Кухарка начала возиться с кофейников, протирала новую чашку.
— Слышал, что путешествовать изволил. Только на службу поступил, и сразу путешествовать, — любопытствовал митрополит. — Один знакомец сказывал, что у германцев какая-то буча разразилась — чуть ли самого великого герцога Мекленбургского чернь не прибила. Надеюсь, что тебя все эти напасти не коснулись. Чего молчишь? Или случилось чего на чужбине? А что за ящик с собой принес?
Поэт никак не мог начать. Гадал, как и о чем ему говорить. Все, что он до этого репетировал, сейчас казалось в корне неверным. Подозревал, что рассказом о своих похождениях мог с легкостью заработать самую настоящую анафему. Больно уж митрополит грозен и скор на осуждение и наказание.
— Говори, говори, — торопил его священник, отложив в сторону надкусанный пирожок. — Человеку Господом на то и дан язык, чтобы им говорить.
— Я ведь, батюшка Серафим, не просто так в Европу поехал.
— И по какой такой надобности, скажи на милость?
Пушкин собрался с духом и ответил:
— Поехал, чтобы поквитаться со старым врагом, с тем врагом, о котором я рассказывал. Нельзя, чтобы его дело продолжало жить, решил я. Поэтому и отправился в его логово.

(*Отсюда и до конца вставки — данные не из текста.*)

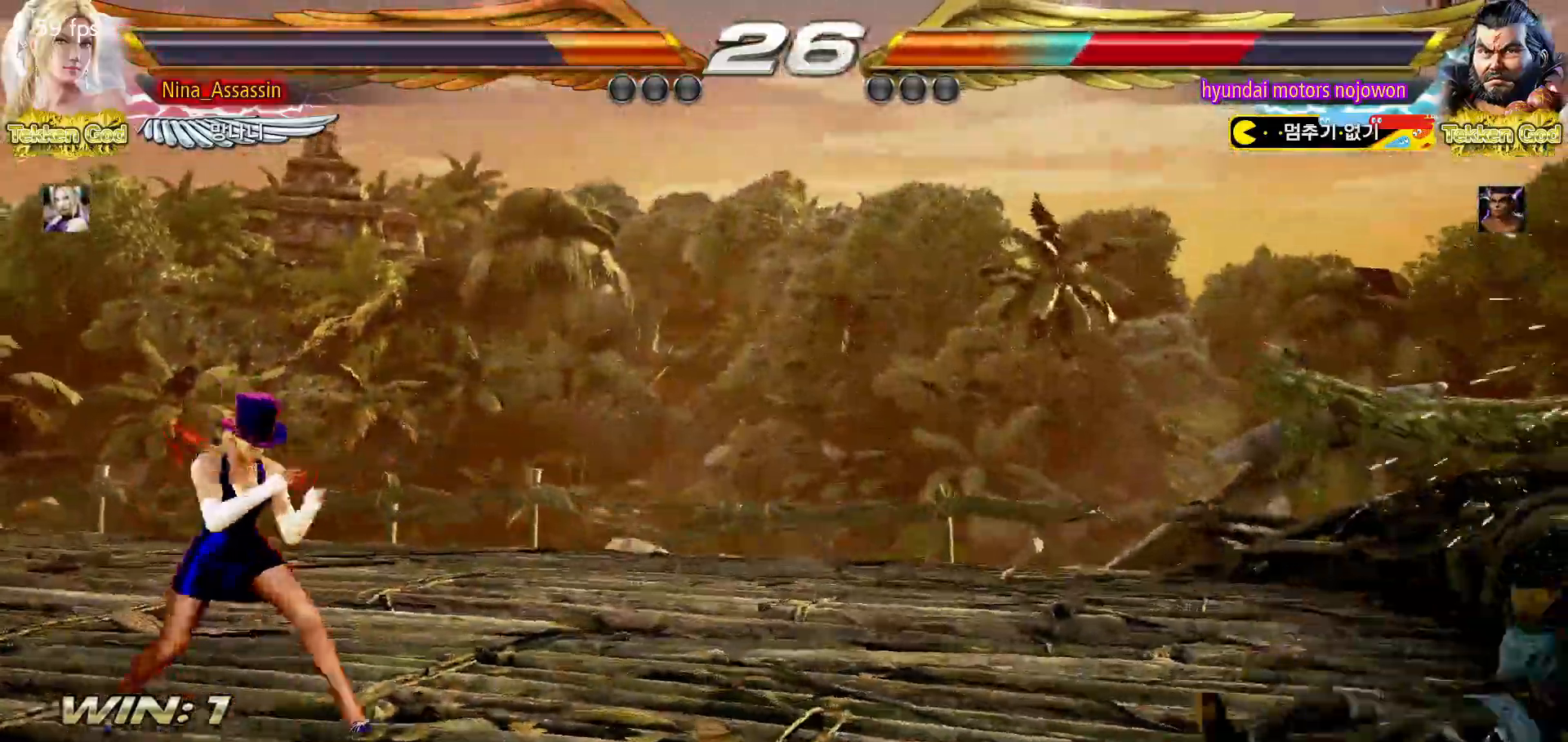
{"dt_ms": 500, "buttons": [], "left_stick": "center", "events": [[50, "left_stick", "right"], [117, "left_stick", "center"], [183, "left_stick", "right"], [350, "left_stick", "center"], [400, "left_stick", "up"], [450, "left_stick", "center"]]}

— Значит, был одержим местью, так? — митрополит нахмурился, и схватился за крест на груди. — Плохо это, месть она всю душу изводит. Поначалу вроде и легко, а потом еще большая тяжесть приходит. Исповедаться тебе потребно. А в коробе что принес?
Александр, чуя, что самое тяжелое сказал, с облечением выдохнул. Теперь наступило самое время для подарка, который точно «смоет» все его вчерашние, сегодняшние, да и будущие прегрешения.
— В родовом замке магистра я нашел одну святыню, которую и привез сюда, к вам, — поэт начал медленно открывать крышку ящика. — Проклятые масоны спрятали эту святыню от всех христиан, а по какой надобности, я так и не понял.
Буквально кончиками пальцев Александр взял длинный, больше локтя, наконечник римского копья. Несколько мгновений подержал его в руках и потом медленно протянул его митрополиту.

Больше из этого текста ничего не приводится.